--- MATERIAL SUPPLIED Enclosed Below ---

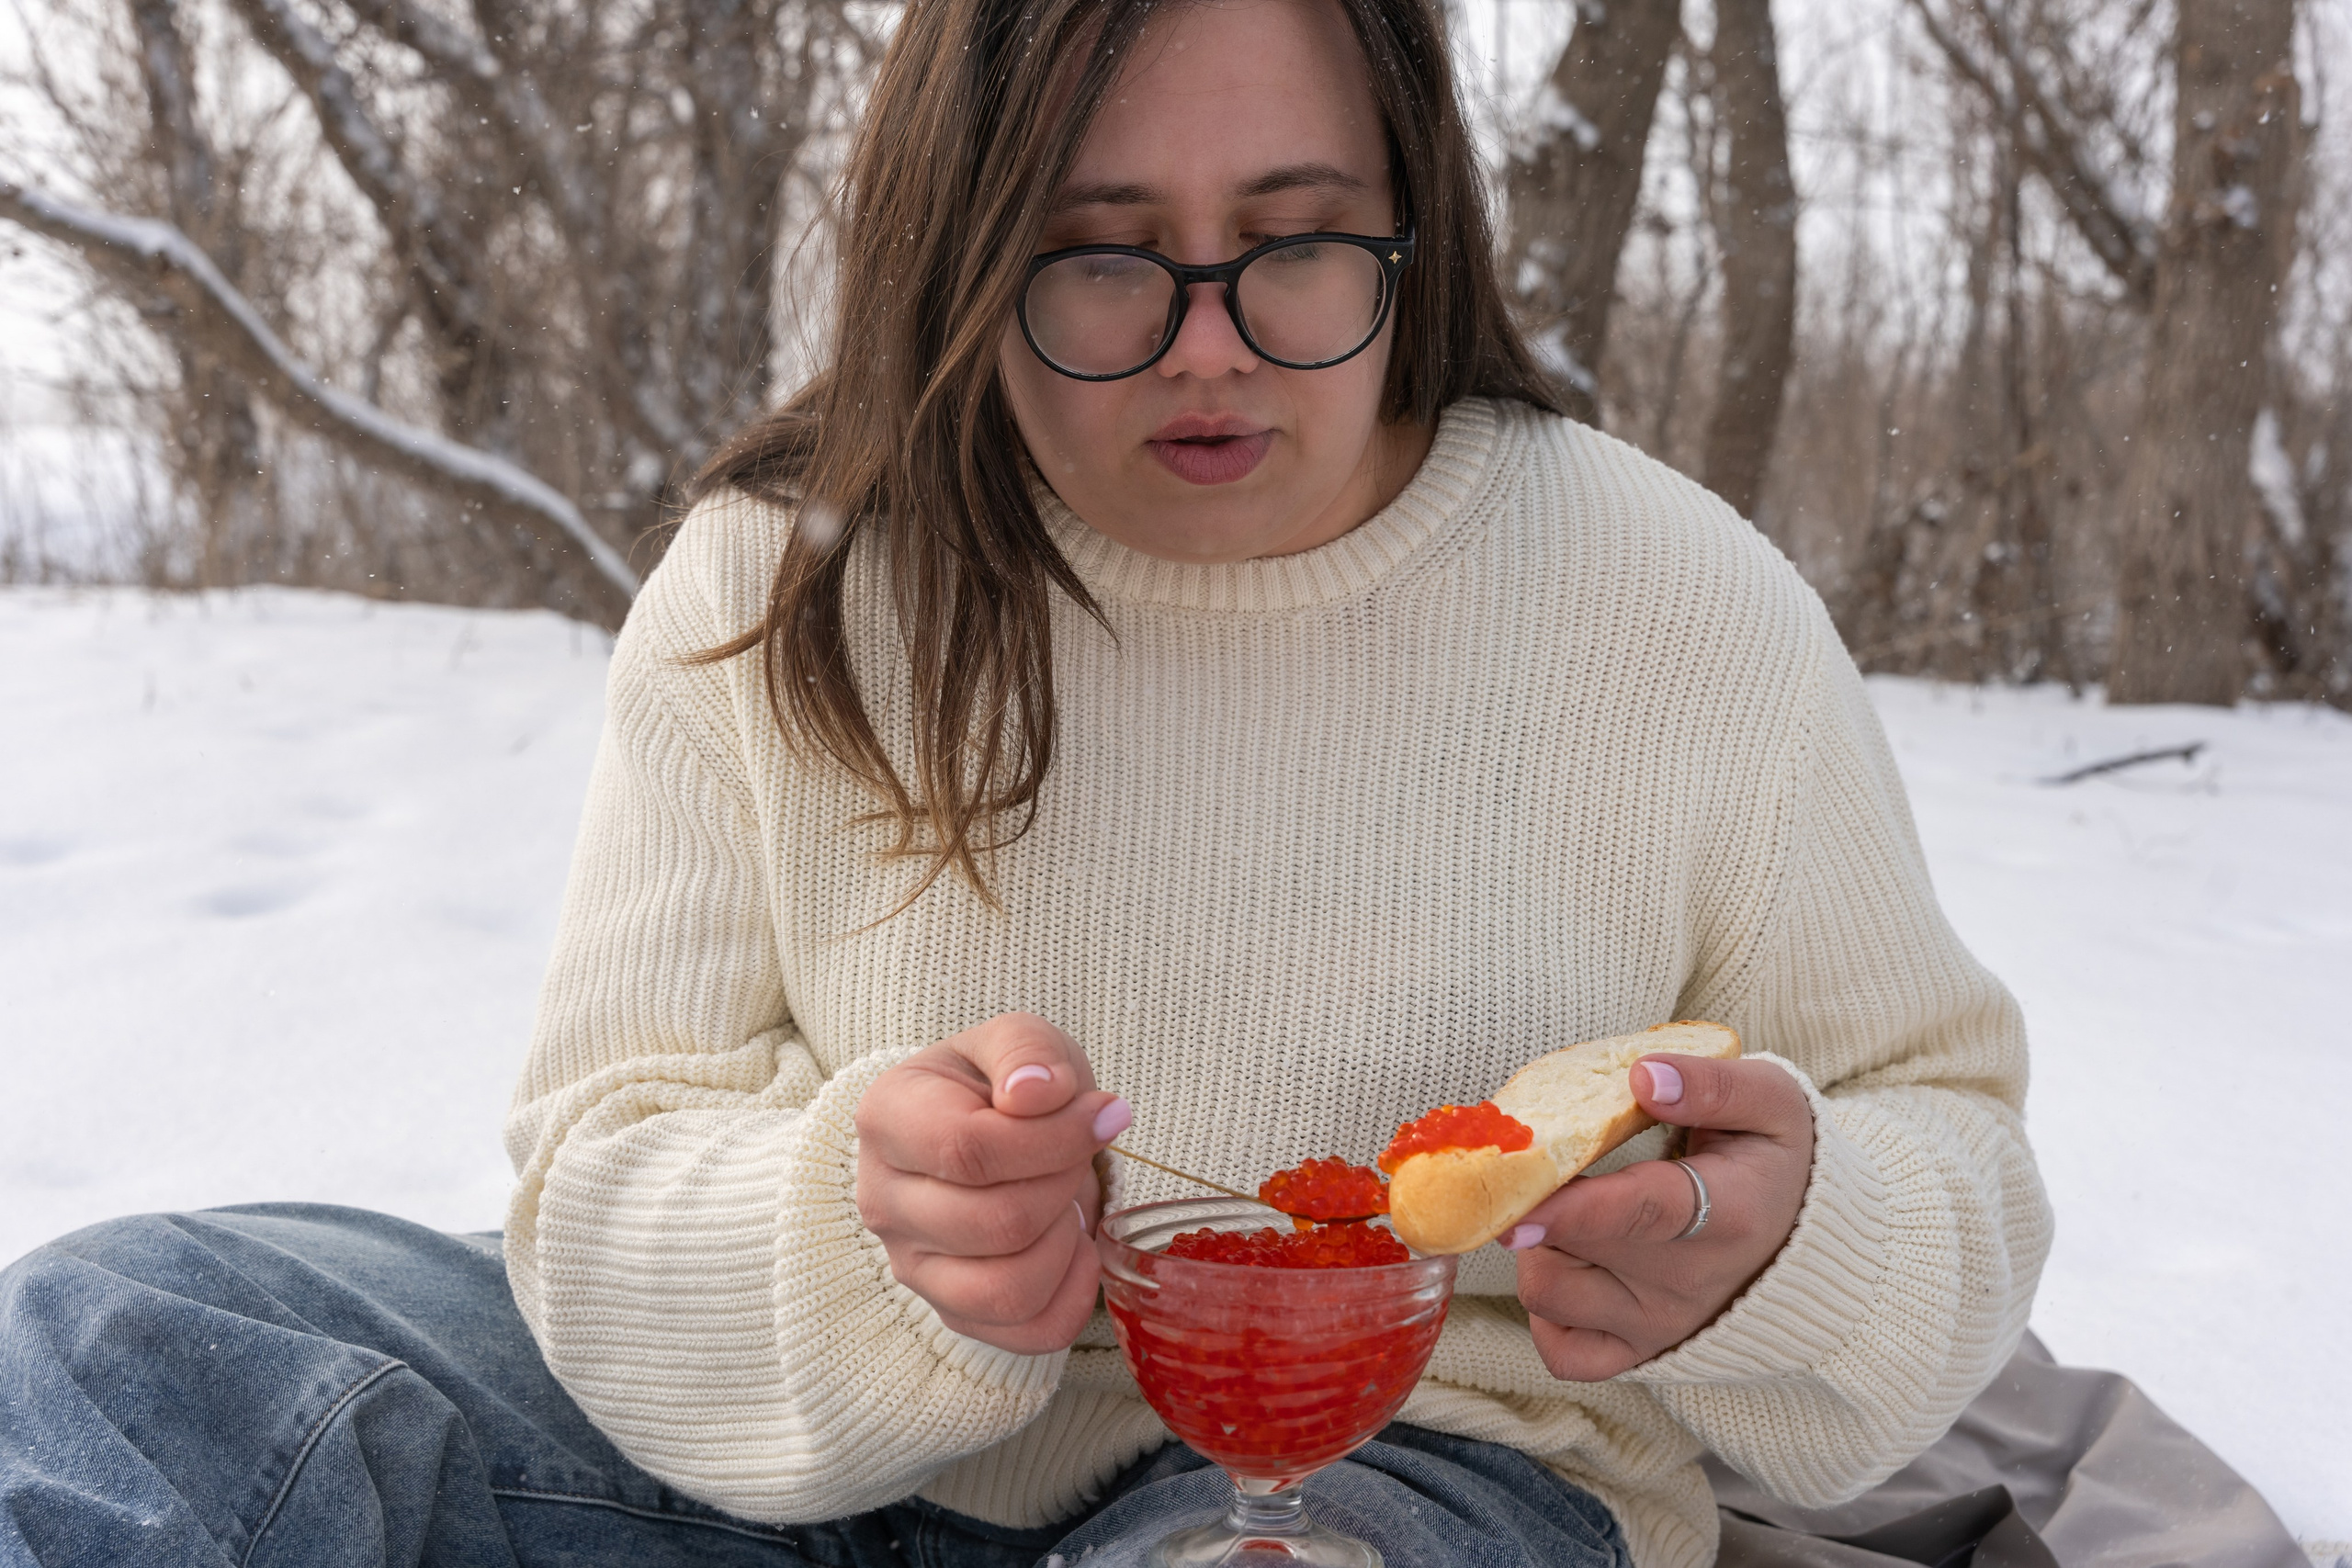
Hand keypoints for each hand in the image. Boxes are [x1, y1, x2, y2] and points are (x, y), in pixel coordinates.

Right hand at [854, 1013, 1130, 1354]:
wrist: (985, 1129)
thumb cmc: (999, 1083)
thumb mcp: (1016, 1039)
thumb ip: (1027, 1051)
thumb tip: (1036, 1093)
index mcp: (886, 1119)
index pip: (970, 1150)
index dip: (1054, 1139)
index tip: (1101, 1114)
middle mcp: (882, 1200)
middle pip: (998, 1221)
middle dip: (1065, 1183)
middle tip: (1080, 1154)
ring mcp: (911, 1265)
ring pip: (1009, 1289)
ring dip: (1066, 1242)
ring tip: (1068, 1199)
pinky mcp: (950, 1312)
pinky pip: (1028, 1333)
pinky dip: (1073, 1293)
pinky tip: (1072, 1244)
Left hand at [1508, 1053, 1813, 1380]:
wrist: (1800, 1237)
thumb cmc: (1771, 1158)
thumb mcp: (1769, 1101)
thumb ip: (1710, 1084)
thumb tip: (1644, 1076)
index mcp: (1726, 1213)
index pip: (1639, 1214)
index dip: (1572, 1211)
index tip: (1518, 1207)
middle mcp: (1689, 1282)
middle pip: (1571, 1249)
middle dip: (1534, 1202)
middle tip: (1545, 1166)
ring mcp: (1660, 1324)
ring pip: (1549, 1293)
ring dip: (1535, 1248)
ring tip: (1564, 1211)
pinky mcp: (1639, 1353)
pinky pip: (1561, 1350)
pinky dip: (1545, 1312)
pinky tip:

--- End of Enclosed MATERIAL SUPPLIED ---

> **WORK TO COMPLETE**:
Output every entry above exactly, minus the pictures.

> **ANSWER TO THIS PROBLEM**:
Hand keypoints for each hand in the image. Boxes are [x1, y1, x2, y2] and points are (x, y), in pixel coordinates.

Right hand at [854, 1013, 1130, 1354]:
wrist: (985, 1129)
thumb cmc: (999, 1083)
thumb mcp: (1016, 1039)
thumb ip: (1027, 1051)
thumb tip: (1036, 1093)
index mcp: (886, 1119)
index pip: (970, 1150)
index dip: (1054, 1139)
index tip: (1101, 1114)
middle mcp: (882, 1200)
middle pip: (998, 1221)
middle dip: (1065, 1183)
middle tip: (1080, 1154)
ring mcp: (911, 1265)
ring pip: (1009, 1289)
ring dip: (1066, 1242)
ring tip: (1068, 1199)
pinky mcp: (950, 1312)
pinky pip: (1028, 1333)
pinky dip: (1073, 1293)
pinky tip: (1072, 1244)
Left hand at [1508, 1053, 1813, 1380]:
wrist: (1800, 1237)
thumb cmc: (1771, 1158)
thumb mcp: (1769, 1101)
thumb ip: (1710, 1084)
thumb tip: (1644, 1076)
index mcp: (1726, 1213)
index pip: (1639, 1214)
index dip: (1572, 1211)
index tip: (1518, 1207)
middle mcp: (1689, 1282)
middle pip: (1571, 1249)
middle dip: (1534, 1202)
middle tip: (1545, 1166)
ring mcp: (1660, 1324)
ring pip: (1549, 1293)
ring dip: (1535, 1248)
ring tip: (1564, 1211)
pinky mcp: (1639, 1353)
pinky pip: (1561, 1350)
pinky dip: (1545, 1312)
pinky tip:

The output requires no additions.